Physical drivers are children of physical hardware bus(IDE,PCI etc.), whereas the PV drivers are children of VMbus which presented by Hyper-V VMbus driver. PV drivers could leverage VMbus driver to communicate with hypervisor from Linux guest OS.
Because of the virtual hardware mechanism differences, devices in Hyper-V VMs may have some hard limitations.
Hyper-V for windows server 2012 only supports booting from IDE disks instead of booting from SCSI disks or external SAN storages.

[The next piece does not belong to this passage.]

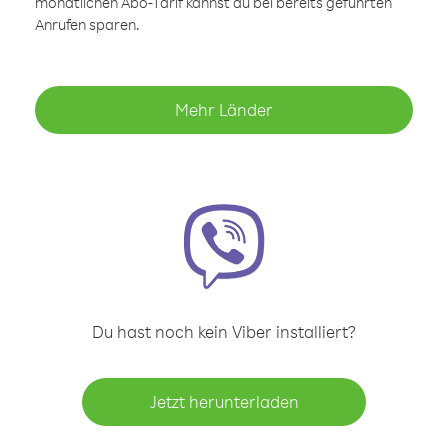
monatlichen Abo-Tarif kannst du bei bereits geführten
Anrufen sparen.
Mehr Länder
Du hast noch kein Viber installiert?
Jetzt herunterladen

The major reason of this limitation is, Hyper-V for windows server 2012 doesn’t implement an emulated SCSI controller for its guest VMs. That means, when VMs get booted from BIOS loading phase, the BIOS has no way to probe SCSI disks as they are not emulated devices. Instead, SCSI controllers are implemented as synthetic devices. During the BIOS runtime, only IDE disks could be probed by BIOS per standard IDE probing protocols.
After Linux OS get controls from BIOS, Linux Hyper-V VMbus driver and virtual storage driver(hv_storvsc) got loaded. Then the hv_storvsc driver has full knowledge to drive IDE, SCSI disks and FC storages per different protocols.
For this reason, on Hyper-V for windows server, SCSI disks and FC storages can only be used for saving the data instead of saving the OS rootfs. However, Hyper-V for virtual server support boot from SCSI disks by the emulated SCSI controller, which means the limitation got removed.
Another problem is, in a Linux OS, there are 3 drivers that can control IDE disks, how can we avoid the conflicts here?
First of all, legacy ide-generic and ata_piix drivers could be controlled by different kernel Kconfig options at build time or boot options in grub. Most of new Linux distributions usually disable legacy IDE drivers and use ata_piix driver by default.
Second of all, Linux changed the ata_piix code to avoid the conflicts when Linux OS already enabled the Hyper-V virtual storage driver.
The last concern is IDE disks capacity limitation. Hyper-V’s IDE disk is now 48-bit LBA capable. This allows you to connect large VHDs up to 2040GB to it.
PXE boot is the similar case with boot disk. Hyper-V only supports one type of emulated devices for NIC controller. As PXE boot is implemented at BIOS running period, Hyper-V can only boot from a very old NIC controller: DEC 21140 10/100TX 100 MB Ethernet network adapter.
The Hyper-V virtual network driver can’t be used here as VM BIOS runtime phase has no PV drivers support.